Another method used thus far, which have proven not to be working is disarmament. The disarmament exercises in South Sudan is fraught with too many problems, which are not limited just to partial disarmament, discrimination, corruption, where collected weapons immediately exchange hands with criminals, lack of capacity to really collect weapons and store them prominently away etc.

One other deterrence method used, which does not work, is enforcing punitive military measures against a suspected violent ethnic group. Enforcing punitive military measures against suspects seems to be the only law enforcing mechanism SPLA has developed, since bush days and still in practice in modern-day of nation-state building today. The method seems to be luckily working at times, but it backfires all the times and it is not, therefore, suitable to be incorporated in nation state-building.

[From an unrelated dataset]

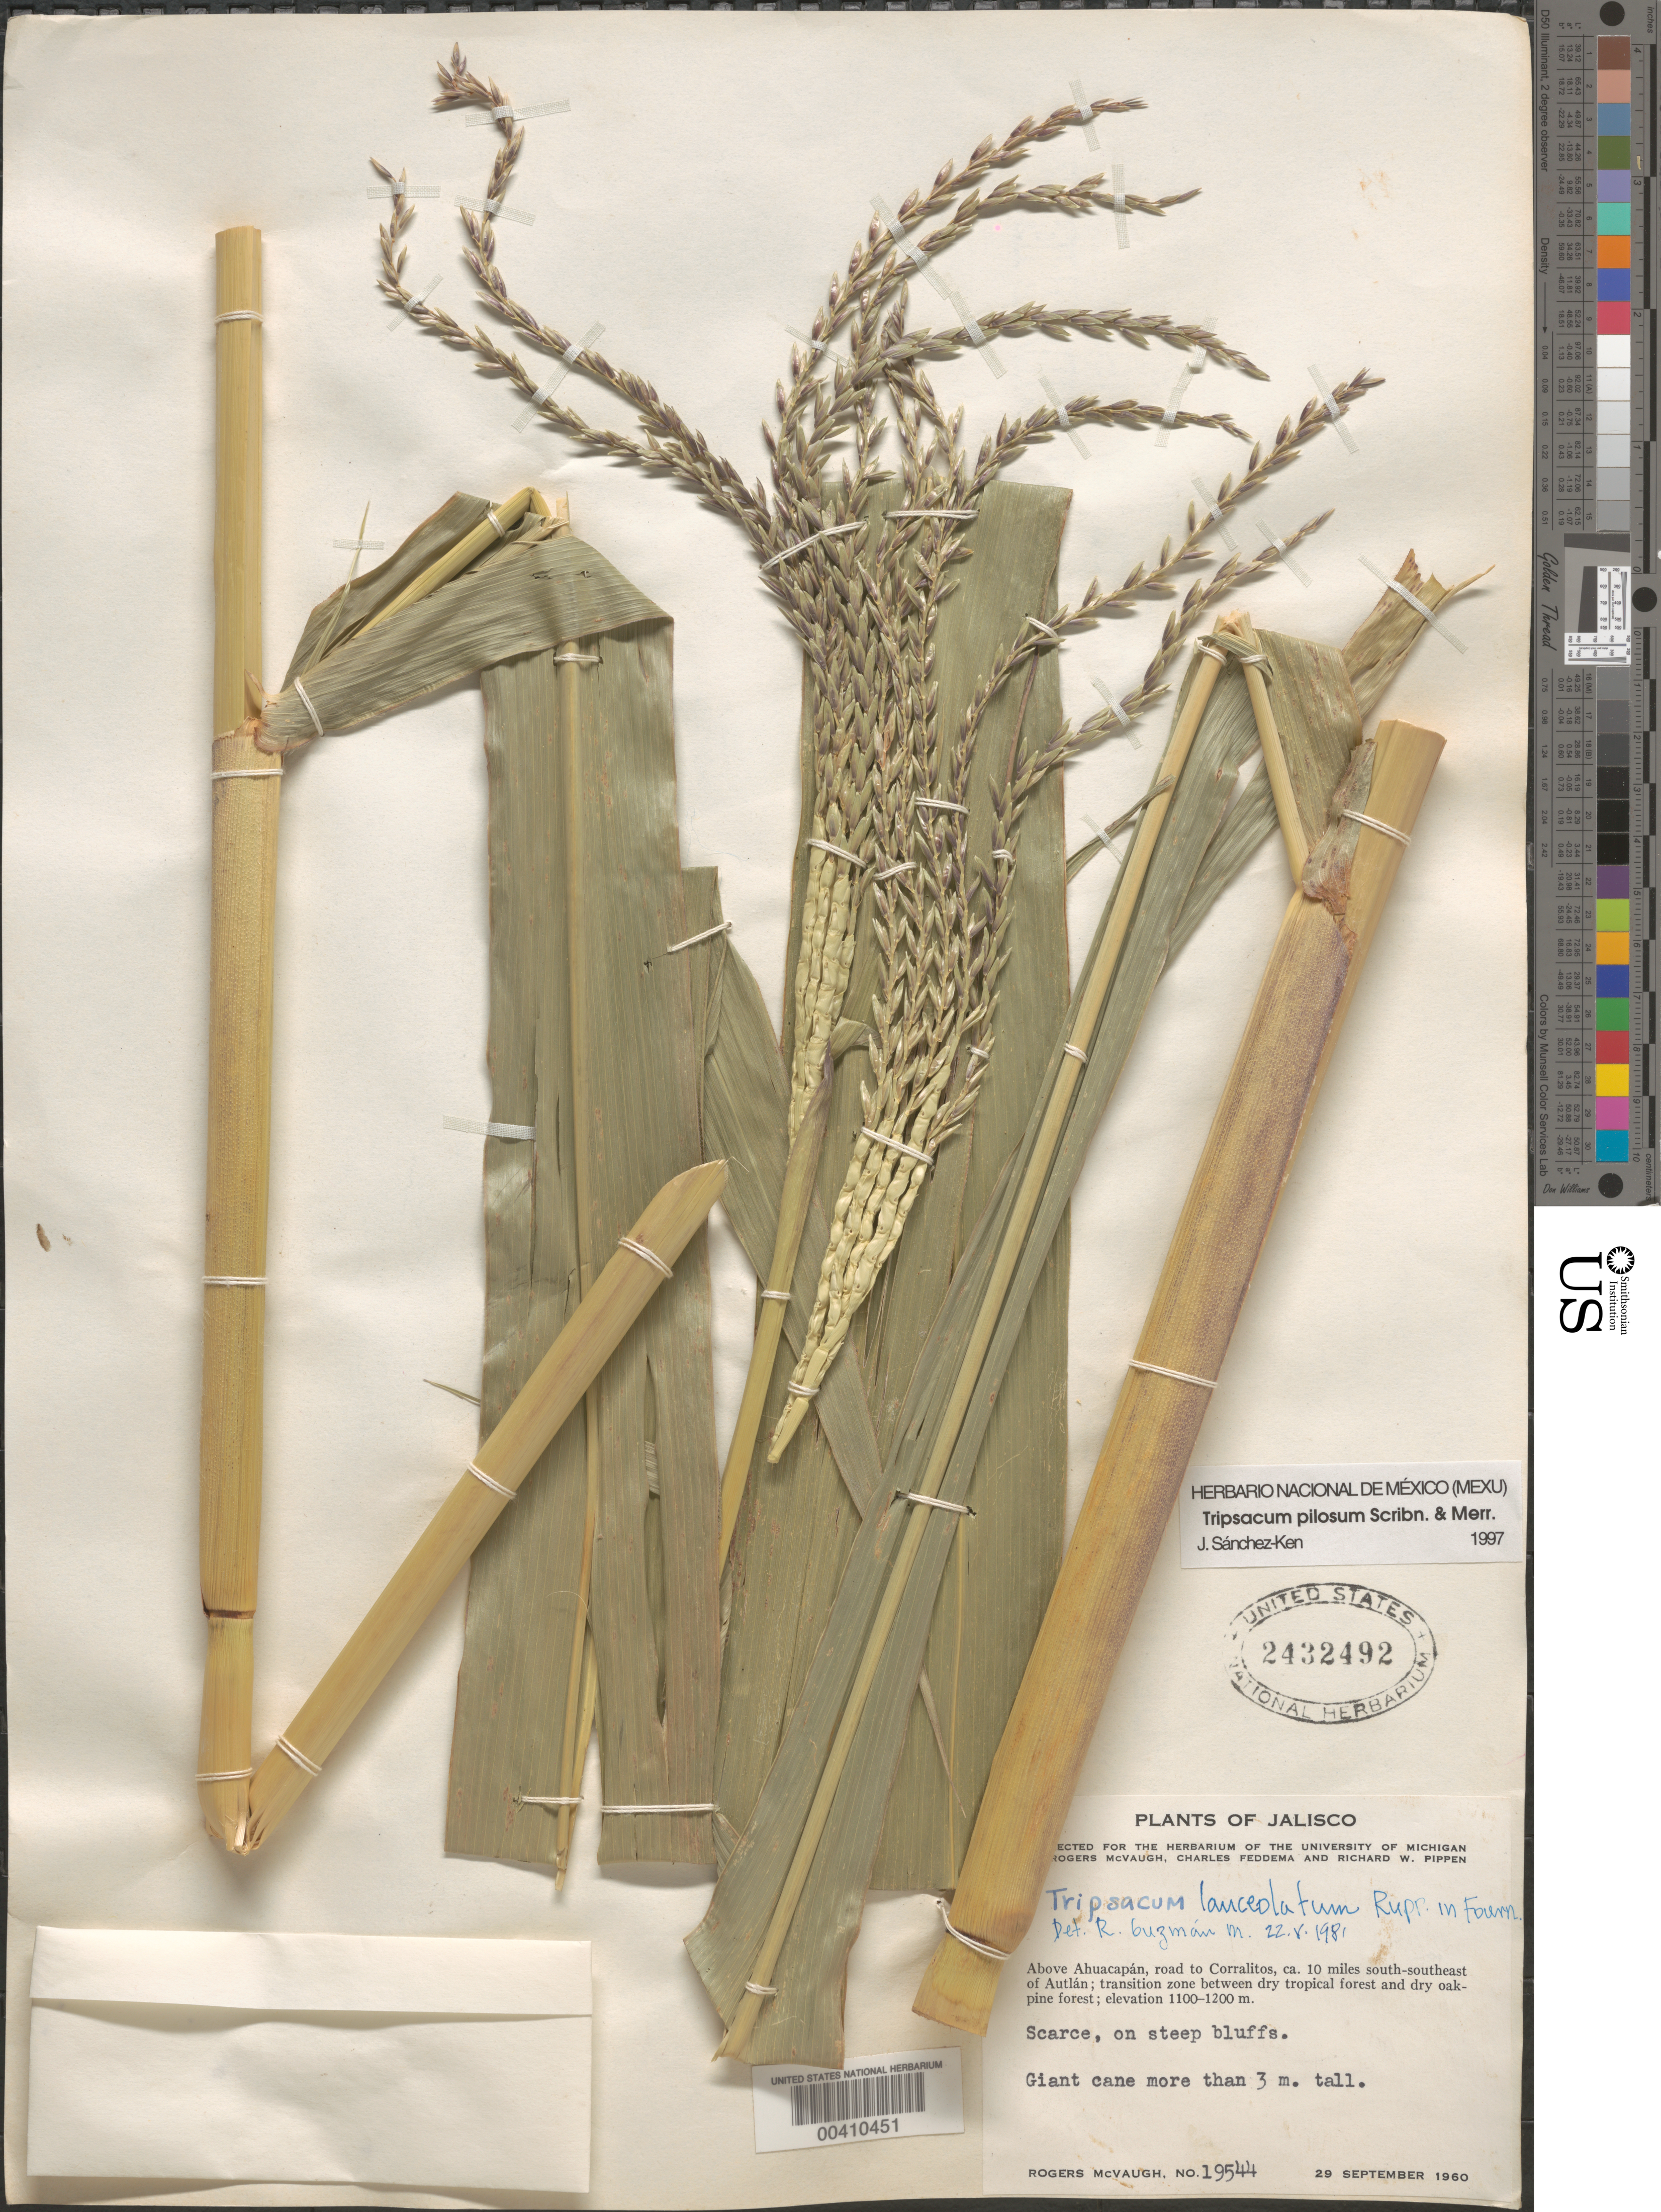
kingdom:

To show that punitive military measure is counterproductive, let us say, for example, village X is suspected of raiding cattle from village Y.

On hearing the initial report about the suspected crime, the overzealous military governor will ring the President at 3 AM, requesting permission to carry out a military operation against the suspected criminal village X. The President of course as always grant such wishes for military operations. The overzealousness governor would then order a notorious trigger happy military commander along with an illiterate military commissioner to carry out military operations against suspected village X. Without proper planning and without judiciously establishing objectives for operations, the undisciplined soldiers are ordered to lay a siege against suspected village X. As a result, people in the suspected village X are killed, raped, beaten, their properties looted, all their animals are raised, and their entire village burned aground by the national army, which supposes to protect the people and their properties in the first place.

As a result of such military operations, the governor, commissioner, military commander and their associates got away with the loots of the village folks and nothing officially would ever be established about the initial incident, which led village X being branded as suspected criminal to warrant a military operation against it in the first place. In this manner, punitive military operations conducted against civilians also becomes another life cycle of inflicting suffering against innocent citizens, a burden in and of itself.

In those infamous military operations, the primary aims seem to be for the governors, commissioners, military commanders and their associates to get away with the loots of civilians.

Anyway, the most effective way to curb ethnic violence is to reduce those incidents, which trigger the escalation of violence to engulf all, including the most innocent through retaliatory response. Those incidents must be reduced against only individuals who directly participated in the acts and they must be prosecuted as criminals in isolated incidents they commit. The challenge here rests with the state in collaboration with local authorities to act swiftly when those incidents occur before they could naturally trigger retaliatory response, which is often out of control. The point is, if the government, through its overzealousness military governors, notoriously trigger happy military commanders, and illiterate military commissioners can carry out looting military operations among villages, it can easily haunt down criminals hiding throughout villages and even towns. Dealing with criminals does not require a magic wand, for we are a country, South Sudan that can handle its problems well.